Rayford Logan
*Rayford Logan was born on this date in 1897. He was a Black historian and Pan-African activist.
Rayford Whittingham Logan was born and raised in Washington, D.C. He won a scholarship to Williams College and graduated in 1917. During the First World War, he joined the U.S. Army and served as a first lieutenant in the all-black 93rd Infantry Division, which undertook operations with French troops. Once the war ended, Logan remained in France, absorbing both the culture and the language. He helped to coordinate the 2nd Pan-African Congress in Paris in 1921.

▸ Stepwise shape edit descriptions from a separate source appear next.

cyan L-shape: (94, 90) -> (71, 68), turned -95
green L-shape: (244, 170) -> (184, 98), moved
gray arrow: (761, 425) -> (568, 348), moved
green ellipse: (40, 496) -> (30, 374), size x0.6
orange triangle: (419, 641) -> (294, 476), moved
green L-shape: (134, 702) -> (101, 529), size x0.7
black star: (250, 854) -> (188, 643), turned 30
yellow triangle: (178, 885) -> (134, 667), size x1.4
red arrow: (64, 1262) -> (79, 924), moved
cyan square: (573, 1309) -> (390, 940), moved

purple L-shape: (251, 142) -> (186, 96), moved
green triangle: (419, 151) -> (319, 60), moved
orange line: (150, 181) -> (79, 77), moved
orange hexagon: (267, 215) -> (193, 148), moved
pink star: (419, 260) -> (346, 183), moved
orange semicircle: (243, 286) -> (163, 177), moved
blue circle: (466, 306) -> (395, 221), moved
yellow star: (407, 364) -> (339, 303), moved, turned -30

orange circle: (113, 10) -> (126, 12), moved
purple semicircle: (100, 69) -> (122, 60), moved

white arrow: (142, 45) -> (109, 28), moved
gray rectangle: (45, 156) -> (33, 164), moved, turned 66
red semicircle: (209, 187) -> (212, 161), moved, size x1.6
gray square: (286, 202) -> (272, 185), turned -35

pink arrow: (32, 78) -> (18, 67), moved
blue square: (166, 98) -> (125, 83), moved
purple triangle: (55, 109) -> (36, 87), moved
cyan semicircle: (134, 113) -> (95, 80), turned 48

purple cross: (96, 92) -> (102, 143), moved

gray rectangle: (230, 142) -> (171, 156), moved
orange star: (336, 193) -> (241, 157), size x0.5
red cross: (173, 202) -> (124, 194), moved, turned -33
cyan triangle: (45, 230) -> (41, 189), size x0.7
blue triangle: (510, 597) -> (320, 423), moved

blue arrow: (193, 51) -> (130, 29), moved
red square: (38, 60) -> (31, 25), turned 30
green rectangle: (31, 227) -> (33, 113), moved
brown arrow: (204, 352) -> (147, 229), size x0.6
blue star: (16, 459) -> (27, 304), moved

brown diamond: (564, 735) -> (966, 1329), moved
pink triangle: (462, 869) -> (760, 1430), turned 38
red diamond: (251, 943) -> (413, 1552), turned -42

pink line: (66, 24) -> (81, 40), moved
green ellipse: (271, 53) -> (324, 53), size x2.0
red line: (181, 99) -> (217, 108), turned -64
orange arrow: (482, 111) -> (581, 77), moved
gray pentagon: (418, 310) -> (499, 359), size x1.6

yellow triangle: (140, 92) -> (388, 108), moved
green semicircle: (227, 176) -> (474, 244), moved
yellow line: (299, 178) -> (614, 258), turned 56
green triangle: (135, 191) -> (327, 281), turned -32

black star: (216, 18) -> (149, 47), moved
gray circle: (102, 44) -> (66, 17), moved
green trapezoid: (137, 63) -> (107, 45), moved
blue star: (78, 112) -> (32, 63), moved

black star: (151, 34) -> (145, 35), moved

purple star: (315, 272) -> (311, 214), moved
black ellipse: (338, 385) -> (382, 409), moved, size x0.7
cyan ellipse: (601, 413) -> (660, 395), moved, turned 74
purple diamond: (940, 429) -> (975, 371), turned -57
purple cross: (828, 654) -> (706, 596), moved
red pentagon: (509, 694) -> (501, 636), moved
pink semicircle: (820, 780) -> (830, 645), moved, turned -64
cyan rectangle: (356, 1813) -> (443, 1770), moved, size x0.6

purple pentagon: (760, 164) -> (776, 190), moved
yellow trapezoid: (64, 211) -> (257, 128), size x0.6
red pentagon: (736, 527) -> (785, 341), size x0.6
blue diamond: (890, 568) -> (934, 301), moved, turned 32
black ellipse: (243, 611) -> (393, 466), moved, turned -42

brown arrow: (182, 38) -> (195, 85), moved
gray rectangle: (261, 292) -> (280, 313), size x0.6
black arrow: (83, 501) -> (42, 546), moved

He returned to the US in the early 1920s and began teaching at Virginia Union University. During the United States occupation of Haiti, he made a fact-finding mission to Haiti to investigate educational efforts. He published his findings in The Journal of Negro History in October 1930. The main findings indicated little improvement in education due to the choice of Southern white Marines as country administrators. These men had been raised with Jim Crow laws in the American South and brought their prejudice to their new assignment on the island, a majority-Black republic. The main improvement effort resulted in establishing agricultural schools, which were highly expensive and staffed by non-French speakers, so classes had to be translated. The funding for these schools dwarfed the amount given to most academic schools.
1930, Logan started graduate studies at Harvard University, earning an MA in 1932 and a Ph.D. in 1936. 1932, President Franklin D. Roosevelt appointed Logan to his 'Black Cabinet.' Logan drafted Roosevelt's executive order prohibiting the exclusion of Blacks from the military in World War II. Logan became a professor at Howard University and practiced as a historian from 1938 to 1965. During that time (1950–51), Logan became Director of the Association for the Study of African American Life and History (ASALH). Logan was the 15th General President of Alpha Phi Alpha, the first intercollegiate Greek-letter fraternity established for African Americans.
He was best known for studying post-Reconstruction America, which he termed "the nadir of American race relations." In the late 1940s, he was the chief advisor to the National Association for the Advancement of Colored People (NAACP) on international affairs. In 1980, he was awarded the Spingarn Medal and was professor emeritus of history at Howard University. Radford Logan died of a heart ailment at Howard University Hospital on November 4, 1982, at 85. His longtime residence in the Brookland section of Washington, DC, is a designated site of the city's African American Heritage Trail.